If put into effect, the proposed rules — many of whose details remain unclear as they are negotiated within the Trump administration — would be a win for the once-obscure Concerned Veterans for America, an advocacy group funded by the network founded by the billionaire industrialists Charles G. and David H. Koch, which has long championed increasing the use of private sector health care for veterans.
One of the group’s former senior advisers, Darin Selnick, played a key role in drafting the Mission Act as a veterans’ affairs adviser at the White House’s Domestic Policy Council, and is now a senior adviser to the secretary of Veterans Affairs in charge of drafting the new rules. Mr. Selnick clashed with David J. Shulkin, who was the head of the V.A. for a year under Mr. Trump, and is widely viewed as being instrumental in ending Mr. Shulkin’s tenure.
Mr. Selnick declined to comment.
Critics, which include nearly all of the major veterans’ organizations, say that paying for care in the private sector would starve the 153-year-old veterans’ health care system, causing many hospitals to close.
“We don’t like it,” said Rick Weidman, executive director of Vietnam Veterans of America. “This thing was initially sold as to supplement the V.A., and some people want to try and use it to supplant.”
Members of Congress from both parties have been critical of the administration’s inconsistency and lack of details in briefings. At a hearing last month, Senator John Boozman, Republican of Arkansas, told Robert L. Wilkie, the current secretary of Veterans Affairs, that his staff had sometimes come to Capitol Hill “without their act together.”
Although the Trump administration has kept details quiet, officials inside and outside the department say the plan closely resembles the military’s insurance plan, Tricare Prime, which sets a lower bar than the Department of Veterans Affairs when it comes to getting private care.
What The Times didn’t say:
Wait times at the VA are comparable or better than the private sector.
Quality at the VA is comparable or better than the private sector.
Preparedness to treat veterans is a problem for the private sector.
“This will be ‘kaboom’ for the Veterans Health Administration”
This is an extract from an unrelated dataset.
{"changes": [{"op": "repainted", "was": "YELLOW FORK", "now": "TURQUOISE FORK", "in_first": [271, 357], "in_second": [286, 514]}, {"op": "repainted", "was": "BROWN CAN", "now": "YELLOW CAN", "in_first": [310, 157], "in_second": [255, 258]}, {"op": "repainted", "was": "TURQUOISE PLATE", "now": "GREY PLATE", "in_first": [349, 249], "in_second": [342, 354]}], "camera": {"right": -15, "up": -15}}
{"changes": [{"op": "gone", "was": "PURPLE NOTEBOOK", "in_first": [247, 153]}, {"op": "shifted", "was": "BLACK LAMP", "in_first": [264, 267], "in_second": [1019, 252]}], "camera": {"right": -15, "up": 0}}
If there’s no way to truly measure the quality of private sector care, will those billions really go toward effective care for veterans? More analysis on the VA MISSION Act at the VeteransPolicy.org blog:
Unless the Veterans Health Administration (VHA) requires private providers to specifically track veterans who are receiving services through the Veterans Community Care Program (VCCP), comparisons of quality care will be inaccurate.
Second, many patient conditions, whether treated inside or outside the VHA, have no quality metrics published for public use. A prime example is PTSD. You won’t find information whether evidence-based PTSD treatments are employed on the VA or Medicare websites that compare care across settings. You won’t see whether symptoms are assessed. In fact, PTSD isn’t even listed. Without available scores for specific conditions, how can veterans make decisions about the quality of services provided by the VCCP versus those delivered by the VHA?
Administrators also depend on reliable measures to guide their healthcare decisions. The MISSION Act instructs managers to utilize quality data to designate underperforming VHA clinics and then dispense private care vouchers to thousands of their patients. If the comparative performance data aren’t valid then the distribution of vouchers won’t be either.
Flawed data endangers the entire VHA system. Because payment for private sector providers comes directly from the budget for existing VHA facilities, services will steadily erode, staffing will be cut and veterans will be unable to get care at the VHA. Most veterans insist they want the VHA to be strengthened but that’s not what will happen if more veterans are channeled to private sector providers whose quality has not been proven. As one VHA hospital official told us, “This will be ‘kaboom’ for the VHA.”